Belum Ada Payung Hukum, Pemeriksa Fakta Rentan Dapat Ancaman

Karena itu Eko berharap para pemeriksa fakta kedepan tidak hanya melakukan debunk

Galih Priatmojo
Selasa, 29 Maret 2022 | 08:15 WIB
Belum Ada Payung Hukum, Pemeriksa Fakta Rentan Dapat Ancaman
Webinar Memperkuat Kegiatan Fact Checker di Indonesia, Senin (28/03/2022). [Kontributor / Putu Ayu Palupi]

SuaraJogja.id -  Organisasi Masyarakat Sipil (OMS) aktif terlibat untuk melakukan periksa fakta terhadap sebuah informasi untuk membantu masyarakat menemukan berita atau informasi yang benar. Namun kegiatan pemeriksa fakta bukan hal yang mudah.

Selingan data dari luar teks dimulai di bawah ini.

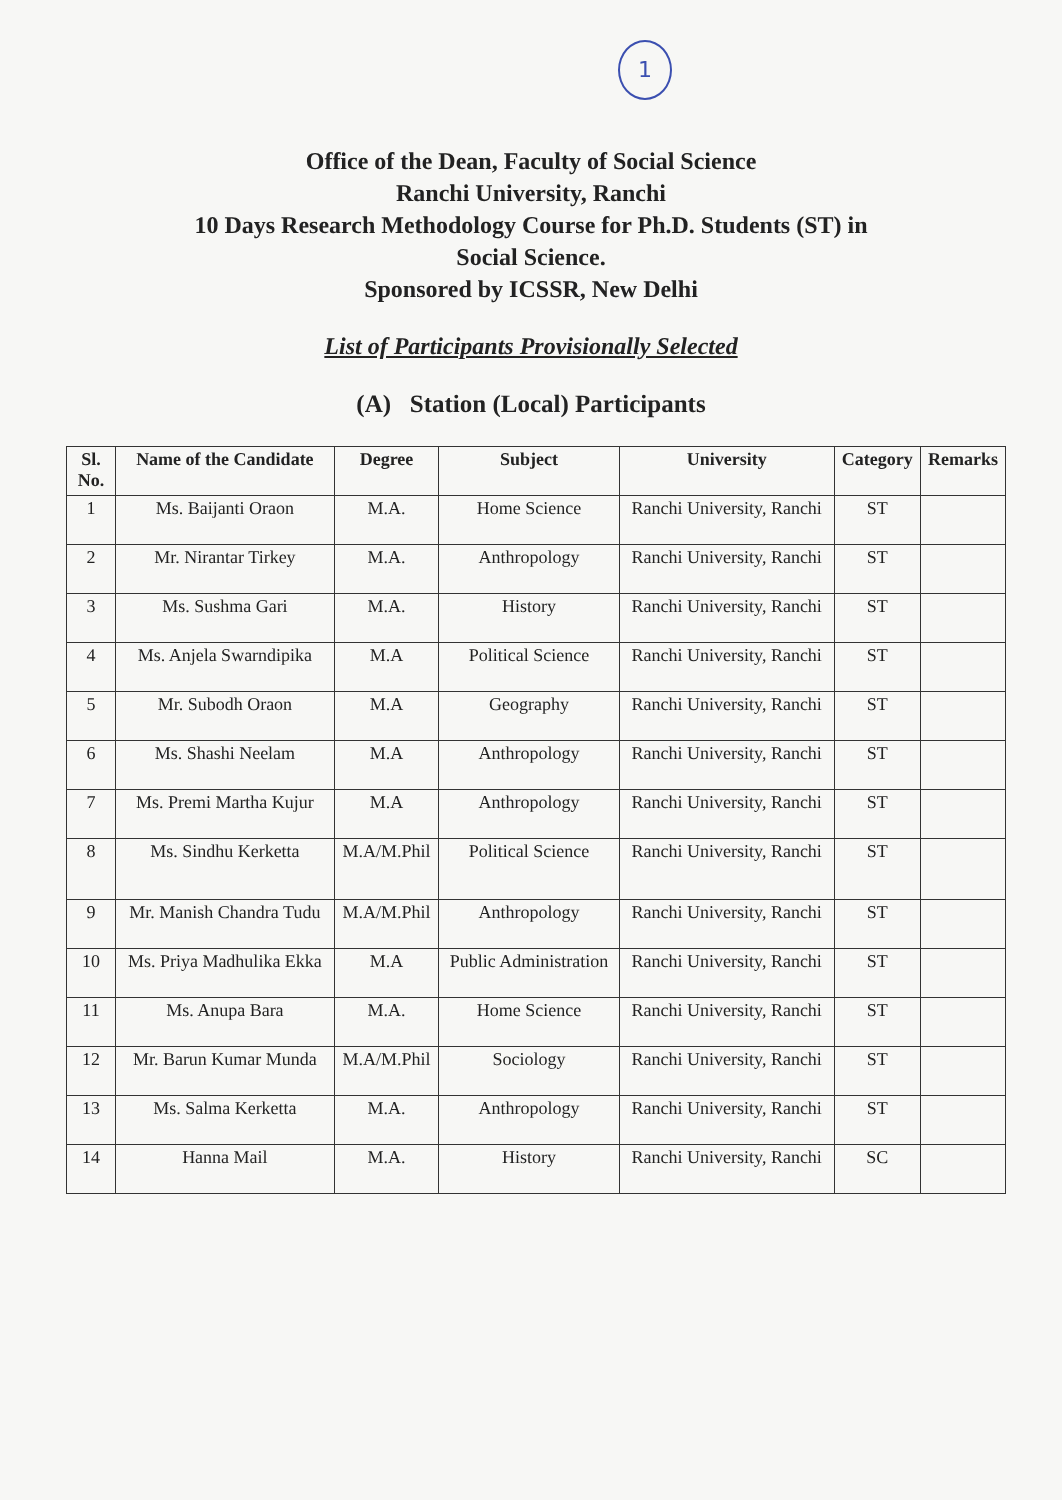1
Office of the Dean, Faculty of Social Science
Ranchi University, Ranchi
10 Days Research Methodology Course for Ph.D. Students (ST) in
Social Science.
Sponsored by ICSSR, New Delhi
List of Participants Provisionally Selected
(A) Station (Local) Participants
| Sl. No. | Name of the Candidate | Degree | Subject | University | Category | Remarks |
| --- | --- | --- | --- | --- | --- | --- |
| 1 | Ms. Baijanti Oraon | M.A. | Home Science | Ranchi University, Ranchi | ST | |
| 2 | Mr. Nirantar Tirkey | M.A. | Anthropology | Ranchi University, Ranchi | ST | |
| 3 | Ms. Sushma Gari | M.A. | History | Ranchi University, Ranchi | ST | |
| 4 | Ms. Anjela Swarndipika | M.A | Political Science | Ranchi University, Ranchi | ST | |
| 5 | Mr. Subodh Oraon | M.A | Geography | Ranchi University, Ranchi | ST | |
| 6 | Ms. Shashi Neelam | M.A | Anthropology | Ranchi University, Ranchi | ST | |
| 7 | Ms. Premi Martha Kujur | M.A | Anthropology | Ranchi University, Ranchi | ST | |
| 8 | Ms. Sindhu Kerketta | M.A/M.Phil | Political Science | Ranchi University, Ranchi | ST | |
| 9 | Mr. Manish Chandra Tudu | M.A/M.Phil | Anthropology | Ranchi University, Ranchi | ST | |
| 10 | Ms. Priya Madhulika Ekka | M.A | Public Administration | Ranchi University, Ranchi | ST | |
| 11 | Ms. Anupa Bara | M.A. | Home Science | Ranchi University, Ranchi | ST | |
| 12 | Mr. Barun Kumar Munda | M.A/M.Phil | Sociology | Ranchi University, Ranchi | ST | |
| 13 | Ms. Salma Kerketta | M.A. | Anthropology | Ranchi University, Ranchi | ST | |
| 14 | Hanna Mail | M.A. | History | Ranchi University, Ranchi | SC | |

Akibatnya banyak terjadi serangan di media digital dari orang yang tidak menyukai kegiatan periksa fakta oleh jurnalis maupun non jurnalis. Apalagi belum ada aturan atau hukum yang mengatur perlindungan terhadap pemeriksa fakta jurnalis maupun non jurnalis di Indonesia.

"Hal ini membuat pemeriksa fakta beberapa kali mendapatkan perlakuan yang kurang baik di media digital," ujar Eko Juniarto, Presidium Mafindo dalam webinar Memperkuat Kegiatan Fact Checker di Indonesia, Senin (28/03/2022).

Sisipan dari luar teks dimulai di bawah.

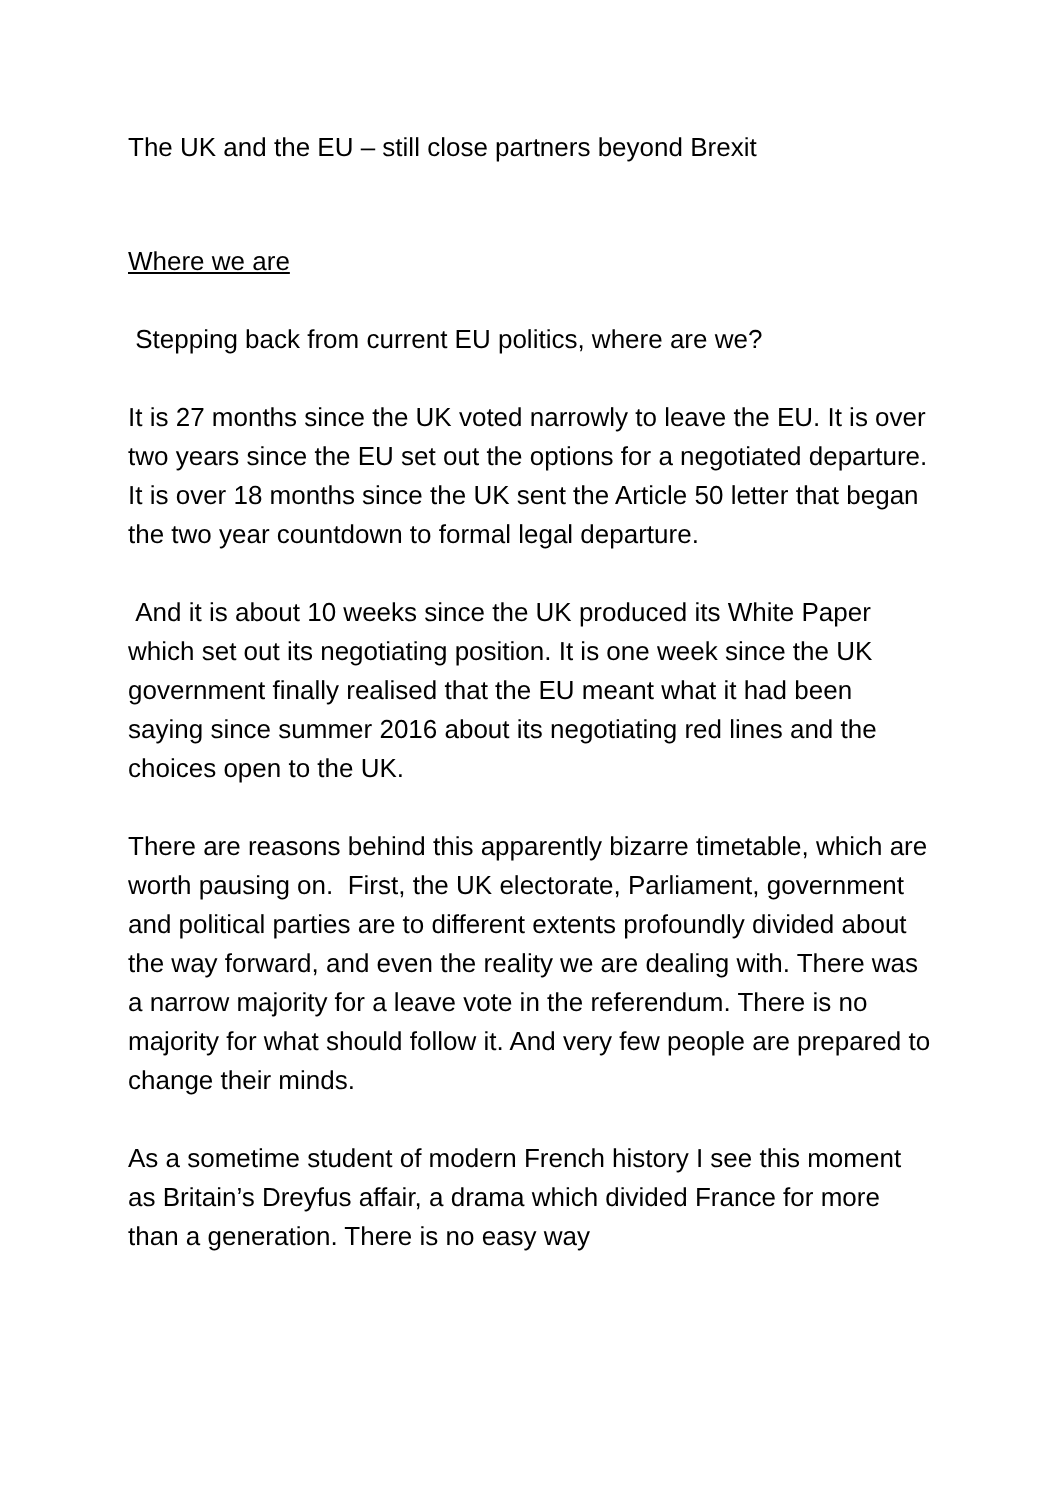The UK and the EU – still close partners beyond Brexit
Where we are
Stepping back from current EU politics, where are we?
It is 27 months since the UK voted narrowly to leave the EU. It is over two years since the EU set out the options for a negotiated departure. It is over 18 months since the UK sent the Article 50 letter that began the two year countdown to formal legal departure.
And it is about 10 weeks since the UK produced its White Paper which set out its negotiating position. It is one week since the UK government finally realised that the EU meant what it had been saying since summer 2016 about its negotiating red lines and the choices open to the UK.
There are reasons behind this apparently bizarre timetable, which are worth pausing on. First, the UK electorate, Parliament, government and political parties are to different extents profoundly divided about the way forward, and even the reality we are dealing with. There was a narrow majority for a leave vote in the referendum. There is no majority for what should follow it. And very few people are prepared to change their minds.
As a sometime student of modern French history I see this moment as Britain’s Dreyfus affair, a drama which divided France for more than a generation. There is no easy way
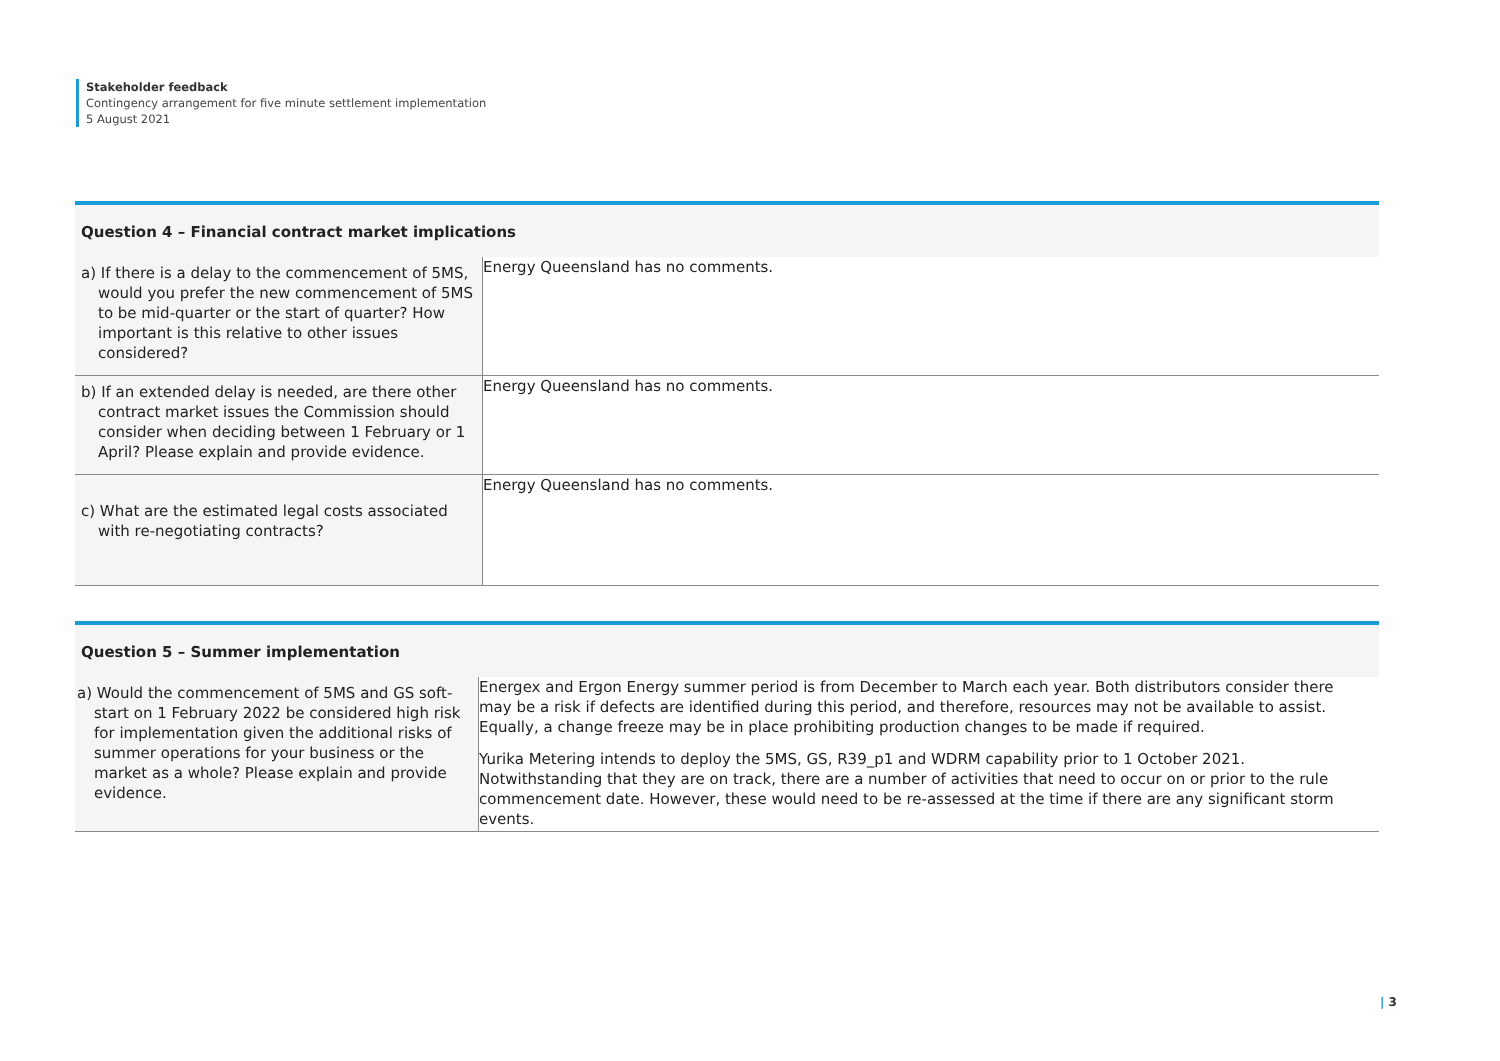Stakeholder feedback
Contingency arrangement for five minute settlement implementation
5 August 2021
| Question 4 – Financial contract market implications | |
| --- | --- |
| a) If there is a delay to the commencement of 5MS, would you prefer the new commencement of 5MS to be mid-quarter or the start of quarter? How important is this relative to other issues considered? | Energy Queensland has no comments. |
| b) If an extended delay is needed, are there other contract market issues the Commission should consider when deciding between 1 February or 1 April? Please explain and provide evidence. | Energy Queensland has no comments. |
| c) What are the estimated legal costs associated with re-negotiating contracts? | Energy Queensland has no comments. |
| Question 5 – Summer implementation | |
| --- | --- |
| a) Would the commencement of 5MS and GS soft-start on 1 February 2022 be considered high risk for implementation given the additional risks of summer operations for your business or the market as a whole? Please explain and provide evidence. | Energex and Ergon Energy summer period is from December to March each year. Both distributors consider there may be a risk if defects are identified during this period, and therefore, resources may not be available to assist. Equally, a change freeze may be in place prohibiting production changes to be made if required. Yurika Metering intends to deploy the 5MS, GS, R39_p1 and WDRM capability prior to 1 October 2021. Notwithstanding that they are on track, there are a number of activities that need to occur on or prior to the rule commencement date. However, these would need to be re-assessed at the time if there are any significant storm events. |
| 3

Menurut Eko, belum adanya payung hukum untuk melindungi pemeriksa fakta, terutama masyarakat awam rentan mendapatkan diserang secara hukum oleh oknum atau instansi tertentu yang tidak senang dalam pengungkapan kebenaran.

Baca Juga:10 Fakta Menarik Piala Oscar 2022, Pemenang hingga Insiden Will Smith Tampar Chris Rock

Apalagi Undang-undang Informasi dan Transaksi Elektronik (UU ITE) memungkinkan pihak berwajib melakukan penangkapan langsung kepada masyarakat yang dianggap menggunakan pelanggaran pasal UU tersebut.

"Hukumannya itu cukup tinggi, baik denda maupun ancaman penjaranya. Polisi bisa langsung menahan orang dan itu sering disalahgunakan," tandasnya.

Karena itu Eko berharap para pemeriksa fakta kedepan tidak hanya melakukan debunk (menyanggah-red) disinformasi. Mereka juga perlu ikut berpartisipasi dalam upaya predebunk terhadap informasi yang berpotensi memunculkan misinformasi.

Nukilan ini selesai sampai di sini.